• TASK INPUTS
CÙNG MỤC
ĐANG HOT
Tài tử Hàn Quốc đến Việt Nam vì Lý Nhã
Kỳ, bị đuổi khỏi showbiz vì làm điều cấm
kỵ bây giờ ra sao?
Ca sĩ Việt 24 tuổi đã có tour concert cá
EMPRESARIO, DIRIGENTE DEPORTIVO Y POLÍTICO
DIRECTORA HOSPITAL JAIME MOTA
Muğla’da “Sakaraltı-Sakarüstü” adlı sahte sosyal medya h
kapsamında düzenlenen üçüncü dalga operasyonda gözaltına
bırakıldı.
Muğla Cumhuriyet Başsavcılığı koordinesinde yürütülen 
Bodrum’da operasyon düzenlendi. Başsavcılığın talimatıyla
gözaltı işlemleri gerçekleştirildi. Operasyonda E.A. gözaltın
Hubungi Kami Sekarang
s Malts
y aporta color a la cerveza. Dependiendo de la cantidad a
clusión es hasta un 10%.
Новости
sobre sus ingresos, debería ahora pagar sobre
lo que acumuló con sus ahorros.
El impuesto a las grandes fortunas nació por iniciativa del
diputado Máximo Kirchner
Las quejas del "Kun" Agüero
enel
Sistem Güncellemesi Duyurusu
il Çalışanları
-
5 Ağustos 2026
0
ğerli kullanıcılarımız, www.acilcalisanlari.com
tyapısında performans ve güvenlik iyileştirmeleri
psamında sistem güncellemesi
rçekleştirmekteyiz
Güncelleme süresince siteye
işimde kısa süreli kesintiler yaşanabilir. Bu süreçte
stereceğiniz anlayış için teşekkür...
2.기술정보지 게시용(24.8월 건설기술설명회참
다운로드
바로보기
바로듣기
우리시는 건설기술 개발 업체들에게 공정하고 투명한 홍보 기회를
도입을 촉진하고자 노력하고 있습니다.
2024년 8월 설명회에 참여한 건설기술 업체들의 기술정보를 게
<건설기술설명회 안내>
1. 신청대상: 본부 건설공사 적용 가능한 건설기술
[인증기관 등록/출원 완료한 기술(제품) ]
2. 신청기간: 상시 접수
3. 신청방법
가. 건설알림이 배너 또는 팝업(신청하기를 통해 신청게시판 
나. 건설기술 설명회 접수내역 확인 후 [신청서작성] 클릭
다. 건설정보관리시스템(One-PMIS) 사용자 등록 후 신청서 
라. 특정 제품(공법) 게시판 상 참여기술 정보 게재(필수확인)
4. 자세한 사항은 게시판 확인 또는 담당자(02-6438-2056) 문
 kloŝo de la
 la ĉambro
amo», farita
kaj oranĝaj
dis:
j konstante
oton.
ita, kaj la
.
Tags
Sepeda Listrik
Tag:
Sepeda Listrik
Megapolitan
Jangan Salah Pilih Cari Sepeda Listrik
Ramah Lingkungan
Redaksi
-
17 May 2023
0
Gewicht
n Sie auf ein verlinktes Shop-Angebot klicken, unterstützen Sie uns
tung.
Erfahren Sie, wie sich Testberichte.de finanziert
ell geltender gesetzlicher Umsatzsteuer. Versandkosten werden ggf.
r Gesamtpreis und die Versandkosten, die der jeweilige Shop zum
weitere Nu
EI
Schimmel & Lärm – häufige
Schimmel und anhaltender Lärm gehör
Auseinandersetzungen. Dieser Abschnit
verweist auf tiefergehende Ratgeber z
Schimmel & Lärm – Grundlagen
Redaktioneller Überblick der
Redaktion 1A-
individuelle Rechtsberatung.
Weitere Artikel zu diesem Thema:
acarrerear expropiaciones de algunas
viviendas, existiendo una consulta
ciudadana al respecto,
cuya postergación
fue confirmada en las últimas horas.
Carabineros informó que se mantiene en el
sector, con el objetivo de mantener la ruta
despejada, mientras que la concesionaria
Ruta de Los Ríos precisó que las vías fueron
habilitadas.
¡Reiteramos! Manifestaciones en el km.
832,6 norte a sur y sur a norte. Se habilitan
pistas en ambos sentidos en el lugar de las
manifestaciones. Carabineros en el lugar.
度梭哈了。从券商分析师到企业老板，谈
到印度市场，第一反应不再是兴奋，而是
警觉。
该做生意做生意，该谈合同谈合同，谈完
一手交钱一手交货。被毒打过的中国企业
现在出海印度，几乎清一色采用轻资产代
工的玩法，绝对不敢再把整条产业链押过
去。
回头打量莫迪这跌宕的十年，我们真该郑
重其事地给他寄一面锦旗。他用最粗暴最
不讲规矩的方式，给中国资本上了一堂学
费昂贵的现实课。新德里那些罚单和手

• PROBLEM TO SOLVE
Extract the lines above, from the first one through the one containing "라. 특정 제품(공법) 게시판 상 참여기술 정보 게재(필수확인)", and return only those, unchanged.

• RESPONSE BELOW
CÙNG MỤC
ĐANG HOT
Tài tử Hàn Quốc đến Việt Nam vì Lý Nhã
Kỳ, bị đuổi khỏi showbiz vì làm điều cấm
kỵ bây giờ ra sao?
Ca sĩ Việt 24 tuổi đã có tour concert cá
EMPRESARIO, DIRIGENTE DEPORTIVO Y POLÍTICO
DIRECTORA HOSPITAL JAIME MOTA
Muğla’da “Sakaraltı-Sakarüstü” adlı sahte sosyal medya h
kapsamında düzenlenen üçüncü dalga operasyonda gözaltına
bırakıldı.
Muğla Cumhuriyet Başsavcılığı koordinesinde yürütülen 
Bodrum’da operasyon düzenlendi. Başsavcılığın talimatıyla
gözaltı işlemleri gerçekleştirildi. Operasyonda E.A. gözaltın
Hubungi Kami Sekarang
s Malts
y aporta color a la cerveza. Dependiendo de la cantidad a
clusión es hasta un 10%.
Новости
sobre sus ingresos, debería ahora pagar sobre
lo que acumuló con sus ahorros.
El impuesto a las grandes fortunas nació por iniciativa del
diputado Máximo Kirchner
Las quejas del "Kun" Agüero
enel
Sistem Güncellemesi Duyurusu
il Çalışanları
-
5 Ağustos 2026
0
ğerli kullanıcılarımız, www.acilcalisanlari.com
tyapısında performans ve güvenlik iyileştirmeleri
psamında sistem güncellemesi
rçekleştirmekteyiz
Güncelleme süresince siteye
işimde kısa süreli kesintiler yaşanabilir. Bu süreçte
stereceğiniz anlayış için teşekkür...
2.기술정보지 게시용(24.8월 건설기술설명회참
다운로드
바로보기
바로듣기
우리시는 건설기술 개발 업체들에게 공정하고 투명한 홍보 기회를
도입을 촉진하고자 노력하고 있습니다.
2024년 8월 설명회에 참여한 건설기술 업체들의 기술정보를 게
<건설기술설명회 안내>
1. 신청대상: 본부 건설공사 적용 가능한 건설기술
[인증기관 등록/출원 완료한 기술(제품) ]
2. 신청기간: 상시 접수
3. 신청방법
가. 건설알림이 배너 또는 팝업(신청하기를 통해 신청게시판 
나. 건설기술 설명회 접수내역 확인 후 [신청서작성] 클릭
다. 건설정보관리시스템(One-PMIS) 사용자 등록 후 신청서 
라. 특정 제품(공법) 게시판 상 참여기술 정보 게재(필수확인)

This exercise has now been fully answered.